In step S7, when the drain pump 41 stops, a timer built in the control means 30 counts time to determine whether a predetermined time has elapsed, and the predetermined time determined by the control means 30. If this has not elapsed (No), the drain pump 41 is turned off until a predetermined time has elapsed. If the predetermined time has elapsed (Yes), the flow proceeds to step S8 to perform the next stroke of the washing machine. End the next operation.

On the other hand, when the drainage pump 41 determined by the control means 30 does not idle (if No), the drainage pump 41 is in the process of drainage. If the operation of step S3 or less is repeated, and the result of the determination in step S2 indicates that the washing stroke determined by the control means 30 is not a drainage stroke (No), the flow advances to the step S8 and the next stroke of the washing machine. Then the operation ends.
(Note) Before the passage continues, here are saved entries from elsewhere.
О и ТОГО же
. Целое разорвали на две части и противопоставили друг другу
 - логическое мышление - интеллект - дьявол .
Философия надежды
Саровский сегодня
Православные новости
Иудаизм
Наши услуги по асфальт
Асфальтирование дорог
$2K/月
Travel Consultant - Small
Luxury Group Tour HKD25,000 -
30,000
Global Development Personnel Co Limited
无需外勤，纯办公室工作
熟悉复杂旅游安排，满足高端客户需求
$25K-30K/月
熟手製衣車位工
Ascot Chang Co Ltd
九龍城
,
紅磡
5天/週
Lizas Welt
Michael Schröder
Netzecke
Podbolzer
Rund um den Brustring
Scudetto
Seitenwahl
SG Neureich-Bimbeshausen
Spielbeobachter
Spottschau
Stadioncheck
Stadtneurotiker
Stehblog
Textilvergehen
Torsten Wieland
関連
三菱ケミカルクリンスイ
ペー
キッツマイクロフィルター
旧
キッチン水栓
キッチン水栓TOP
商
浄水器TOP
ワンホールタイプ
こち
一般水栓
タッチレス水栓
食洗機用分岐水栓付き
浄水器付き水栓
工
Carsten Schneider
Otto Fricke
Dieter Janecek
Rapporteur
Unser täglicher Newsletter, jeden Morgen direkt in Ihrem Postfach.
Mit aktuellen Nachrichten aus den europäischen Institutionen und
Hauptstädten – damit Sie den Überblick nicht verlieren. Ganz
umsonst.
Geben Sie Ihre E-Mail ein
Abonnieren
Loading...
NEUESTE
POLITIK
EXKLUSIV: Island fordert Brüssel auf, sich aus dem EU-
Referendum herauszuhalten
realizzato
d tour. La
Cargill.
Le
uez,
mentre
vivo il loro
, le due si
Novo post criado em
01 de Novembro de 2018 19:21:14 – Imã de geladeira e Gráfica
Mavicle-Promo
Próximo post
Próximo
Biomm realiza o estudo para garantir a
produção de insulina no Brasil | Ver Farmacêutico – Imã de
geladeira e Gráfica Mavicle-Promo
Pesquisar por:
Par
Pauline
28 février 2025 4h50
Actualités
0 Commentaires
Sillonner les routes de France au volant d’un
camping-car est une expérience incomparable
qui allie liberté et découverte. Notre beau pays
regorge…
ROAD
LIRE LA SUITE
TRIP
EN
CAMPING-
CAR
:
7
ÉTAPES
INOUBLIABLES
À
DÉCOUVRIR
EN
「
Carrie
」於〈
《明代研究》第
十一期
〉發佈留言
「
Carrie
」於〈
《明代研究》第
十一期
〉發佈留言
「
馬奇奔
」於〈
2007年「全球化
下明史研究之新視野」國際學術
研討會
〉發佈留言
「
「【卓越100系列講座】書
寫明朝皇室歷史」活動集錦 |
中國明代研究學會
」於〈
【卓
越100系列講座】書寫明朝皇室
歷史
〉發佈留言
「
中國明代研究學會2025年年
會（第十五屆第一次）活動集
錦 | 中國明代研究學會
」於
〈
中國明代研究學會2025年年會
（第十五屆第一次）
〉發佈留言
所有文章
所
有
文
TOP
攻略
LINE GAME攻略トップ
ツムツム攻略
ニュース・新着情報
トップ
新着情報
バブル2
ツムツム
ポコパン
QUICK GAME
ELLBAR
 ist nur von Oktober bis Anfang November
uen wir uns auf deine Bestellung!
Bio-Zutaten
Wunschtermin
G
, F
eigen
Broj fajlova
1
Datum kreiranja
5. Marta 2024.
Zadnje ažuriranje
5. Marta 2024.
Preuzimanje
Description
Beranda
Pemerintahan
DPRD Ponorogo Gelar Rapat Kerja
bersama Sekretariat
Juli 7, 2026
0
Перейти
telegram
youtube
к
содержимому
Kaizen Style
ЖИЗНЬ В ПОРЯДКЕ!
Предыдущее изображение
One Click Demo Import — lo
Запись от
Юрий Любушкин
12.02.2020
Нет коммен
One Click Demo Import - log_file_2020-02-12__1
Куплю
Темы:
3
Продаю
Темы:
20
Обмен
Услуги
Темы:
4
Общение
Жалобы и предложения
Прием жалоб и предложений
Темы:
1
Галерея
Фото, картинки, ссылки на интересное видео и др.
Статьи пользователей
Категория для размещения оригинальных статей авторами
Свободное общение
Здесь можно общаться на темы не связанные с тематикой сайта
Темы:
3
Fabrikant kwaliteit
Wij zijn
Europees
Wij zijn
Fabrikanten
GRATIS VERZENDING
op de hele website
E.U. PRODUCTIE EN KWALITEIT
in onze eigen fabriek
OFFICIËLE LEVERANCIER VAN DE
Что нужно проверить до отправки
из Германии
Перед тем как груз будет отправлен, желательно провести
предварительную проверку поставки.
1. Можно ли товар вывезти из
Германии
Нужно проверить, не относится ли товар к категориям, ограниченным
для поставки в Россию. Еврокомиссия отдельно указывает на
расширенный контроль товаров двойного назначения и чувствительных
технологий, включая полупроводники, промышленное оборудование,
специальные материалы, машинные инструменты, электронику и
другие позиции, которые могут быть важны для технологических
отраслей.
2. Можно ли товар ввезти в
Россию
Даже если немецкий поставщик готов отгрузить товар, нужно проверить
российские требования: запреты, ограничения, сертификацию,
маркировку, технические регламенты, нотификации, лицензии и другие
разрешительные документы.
According to the noise attenuation device of the washing machine according to the present invention, as described above, the driving current of the load (drainage pump) that changes at the time of drainage and idling after drainage is detected and the drainage pump is driven according to the detected driving current. By controlling the noise can be attenuated during the drainage stroke of the washing machine can satisfy the user's satisfaction, and there is an excellent effect that can further improve the quality of the washing machine.

Claims (1)

A washing machine comprising: a current sensing means (10) for sensing a driving current of a drain pump (41) which changes during a drainage stroke of the washing machine, a driving voltage signal from the current sensing means (10) and a reference voltage generating means ( A comparison means 20 for receiving a reference voltage signal from 50 and for comparing the driving current of the drain pump 41 and a comparison voltage signal from the comparison means 20 to receive the reference voltage signal of the drain pump 41. A control means 30 for controlling driving and a drain pump driving means for driving the drain pump 41 by receiving a control signal from the control means 30 in accordance with the driving current sensed by the current sensing means 10. Noise attenuation device of the washing machine, characterized in that consisting of (40).